Cual Ave Fénix renaciendo de sus cenizas, miles de pequeños pueblos y aldeas españolas recuperan estos días el pulso aletargado por el invierno.
Hace ahora 40 años, mi abuela Emilia aguantaba las lágrimas mientras cerraba la puerta de su casa en Huidobro (Burgos) camino de Bilbao. Ella y su marido eran los últimos habitantes que quedaban en el pueblo, más de cien cuando era niña. En enero se les murió la yegua en la cuadra durante una terrible tormenta de nieve. Debieron pedir ayuda a los parientes de Nocedo para arrastrarla días después hasta el muladar. En unas pocas horas, el inmenso cadáver fue devorado por buitres y lobos. No quiso ser la siguiente y se fue sin mirar atrás, sabiendo que nunca más volvería a ver la Peña Lugero, ni el hayedo protector, ni el duro páramo donde con tanto esfuerzo plantaban robustas patatas, ni la fuente, ni la preciosa iglesia románica de san Clemente. Desde entonces, todos los días, sigue soñando con su pueblo, a pesar de que su casa de piedra lleva ya muchos años hundida y con ella sus últimos recuerdos materiales.
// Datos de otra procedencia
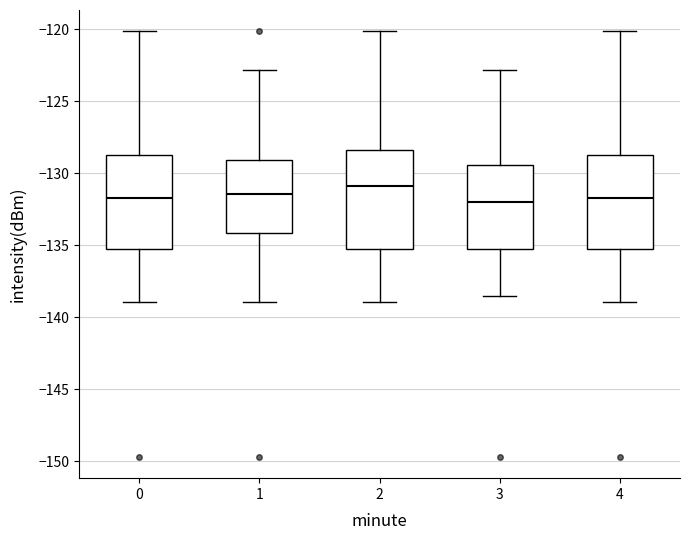

Reading left to right, transcribe this box plot: for each box, give where its median line is, the range the box spans, and where its two whiskers end, as read against the y-axis. The values are not printed on the chart, so give them approximately, as read against the axis.

0: median -131.5, box -135.5 to -129.0, whiskers -139.0 to -120.0
1: median -131.5, box -134.0 to -129.0, whiskers -139.0 to -123.0
2: median -131.0, box -135.5 to -128.5, whiskers -139.0 to -120.0
3: median -132.0, box -135.5 to -129.5, whiskers -138.5 to -123.0
4: median -131.5, box -135.5 to -129.0, whiskers -139.0 to -120.0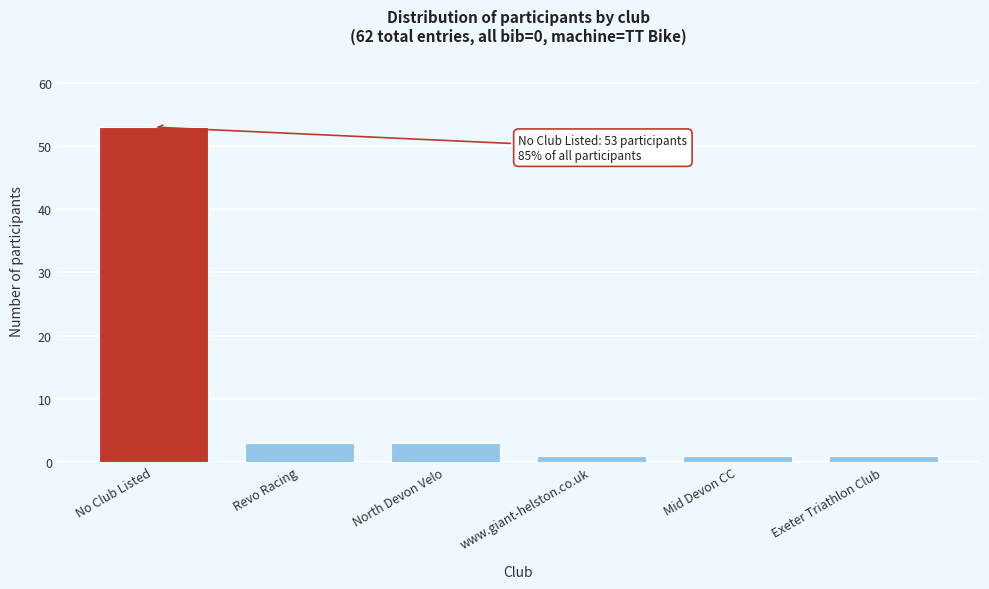

Reading left to right, transcribe all the data shown in this chart.

53	3	3	1	1	1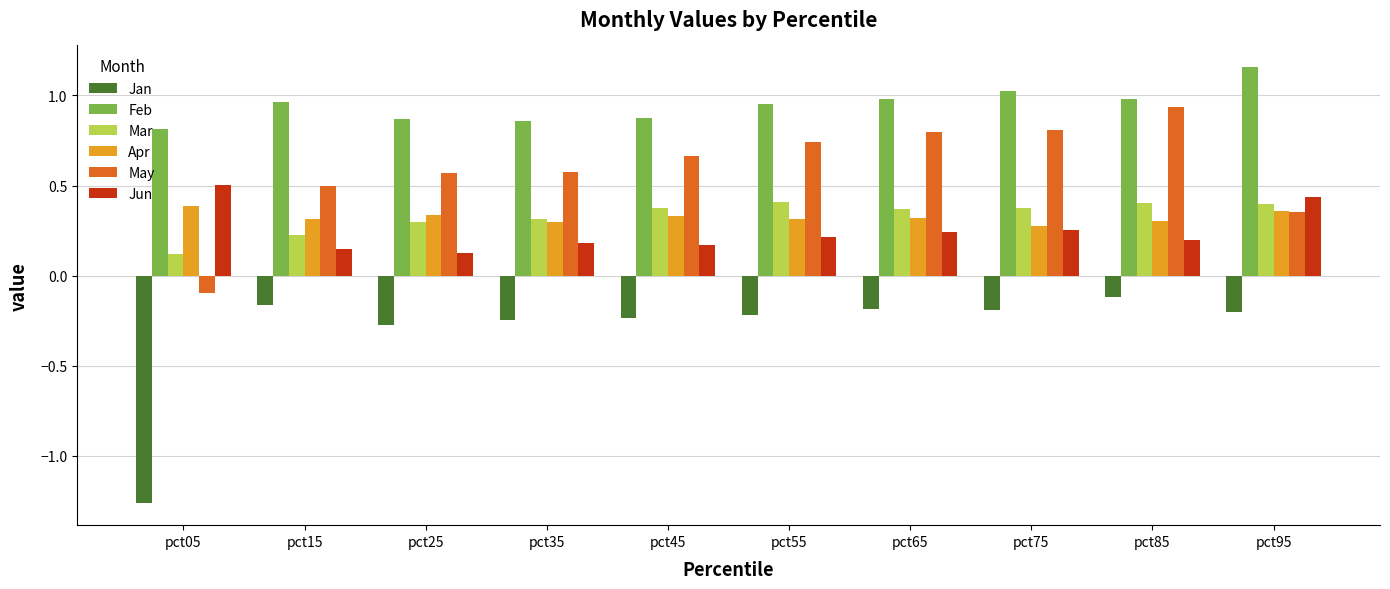

What is the sum of all Feb values?

9.5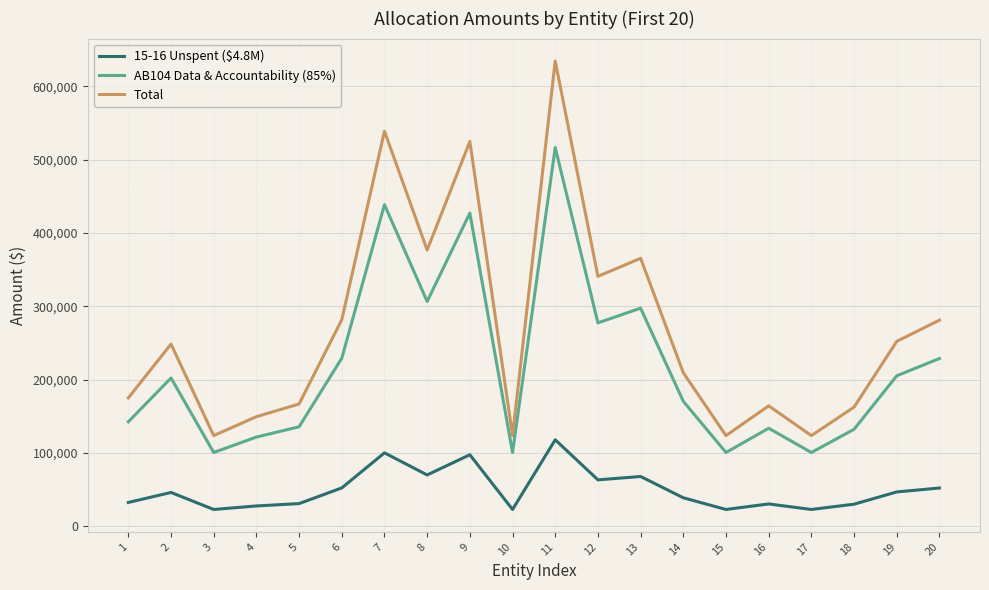

What is the approximate value of Total at 19?

252201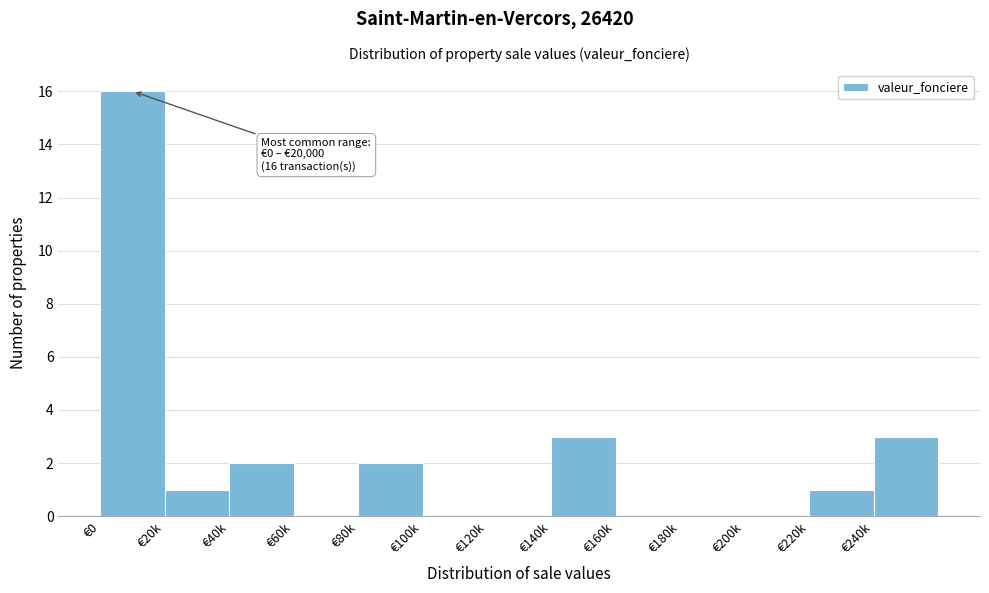

Reading left to right, list all the values displayed in this chart.

€0=16	€20k=1	€40k=2	€60k=0	€80k=2	€100k=0	€120k=0	€140k=3	€160k=0	€180k=0	€200k=0	€220k=1	€240k=3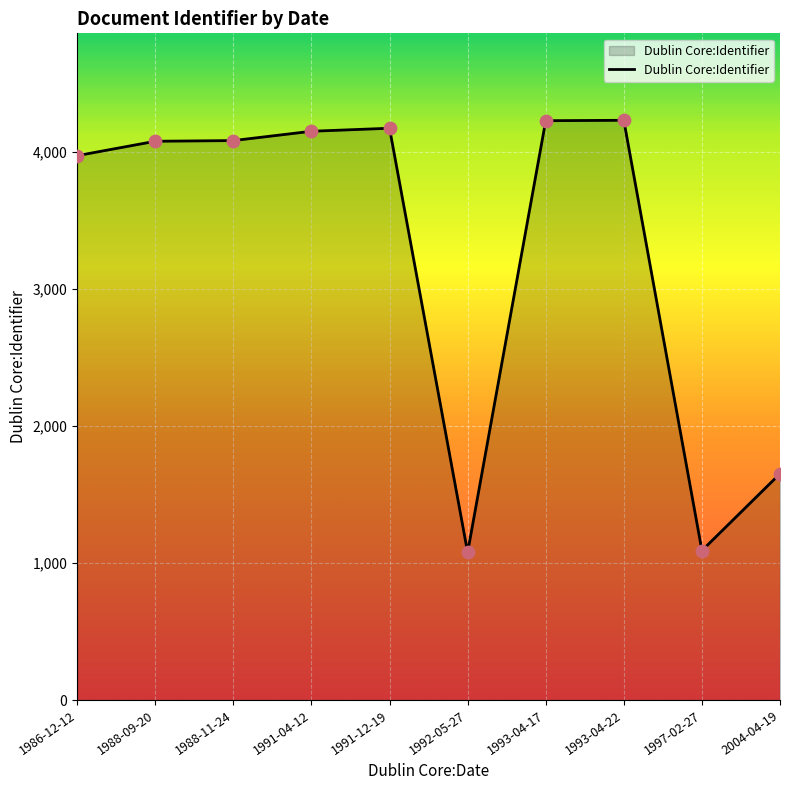

Which has a higher value, 1988-11-24 or 1991-04-12?

1991-04-12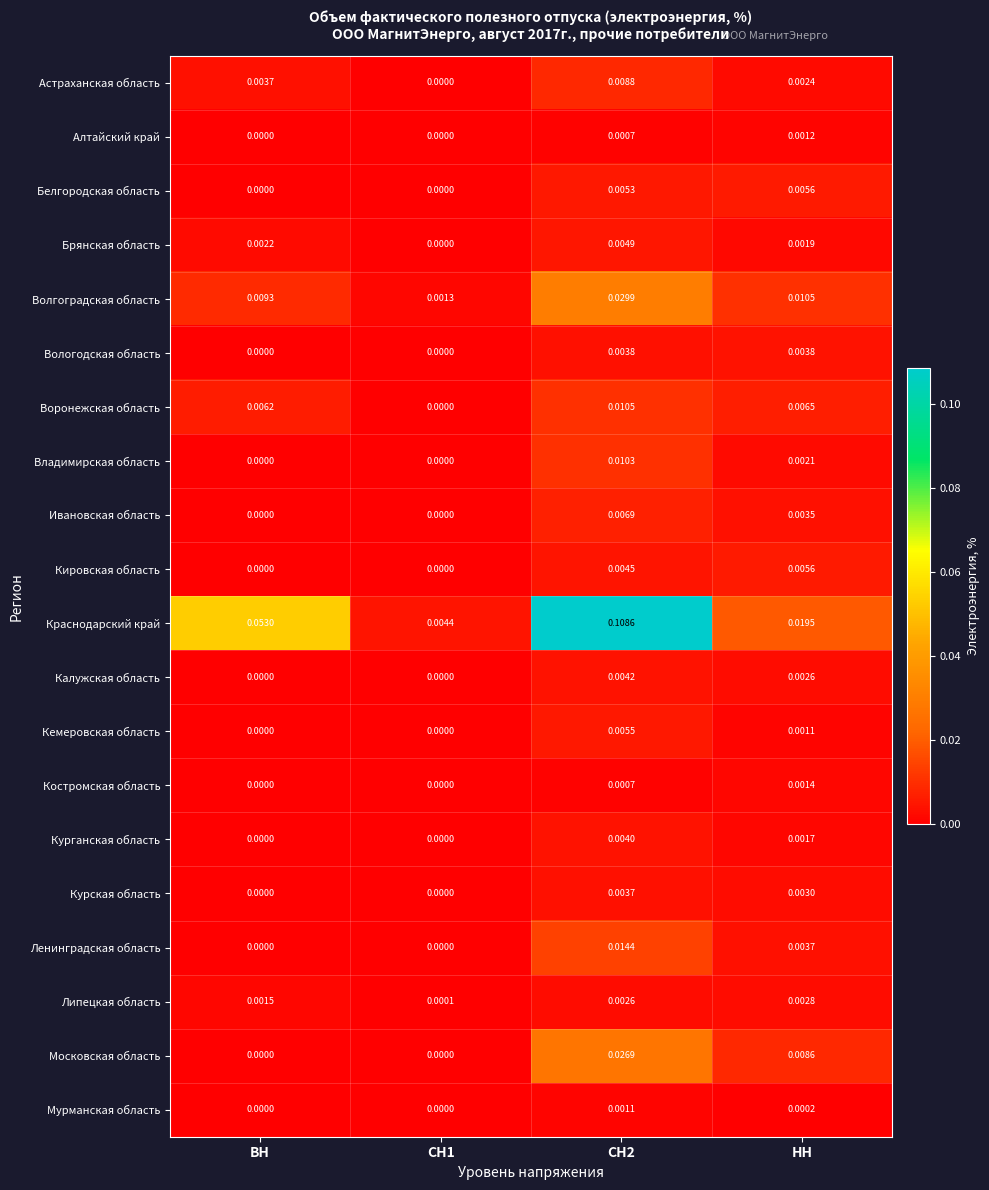

Which series has the largest total across all categories?

Краснодарский край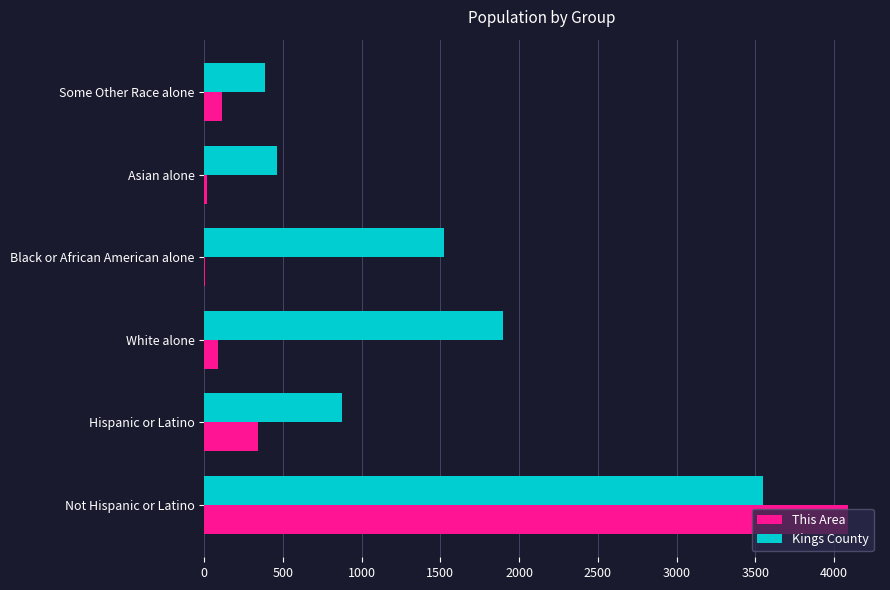

Which series has the largest total across all categories?

Kings County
Cuando a partir de 1960 un terrible abandono se adueñó del campo, el éxodo rural se vio como único camino posible. Un camino de no retorno. En general lo fue, aunque no tan radical como muchos se temieron. La ciudad puede tener cosas buenas, la principal el trabajo, pero nunca logrará ofrecer la tranquilidad que da un pueblo. Eso se llama calidad de vida y, como saben todos los que tienen pueblo, es algo que no se paga con dinero. Además ahí tenemos nuestras raíces, nos sentimos alguien, “el hijo de la…”, el nieto del…” En la gran urbe apenas somos una pieza más del gran engranaje productivo, de la gran rutina, del gran anonimato colectivo. Por eso volvemos al campo siempre que podemos, al pueblo, a la naturaleza. Para sentirnos mejor.
Las viejas casonas familiares vuelven a estar habitadas en verano. Estacionalmente, es verdad, pero al menos están temporalmente vivas. Cuidadas y restauradas con mimo. En muchos de Los pueblos del silencio de los que escribió mi amigo Elías Rubio un estupendo libro pueden oírse desde ahora y hasta San Miguel las risas de algún niño, los murmullos monocordes de la partida de brisca a la sombra del moral, una música lejana, la azada abriendo surcos en la huerta, el crotoreo de la cigüeña. Los más ancianos vuelven de la residencia donde han pasado los fríos y se encuentran allí con sus nietos. Son días de pueblo. De las peores travesuras y de los mejores galanteos. Llegan los veraneantes, benditos veraneantes. Sed bienvenidos.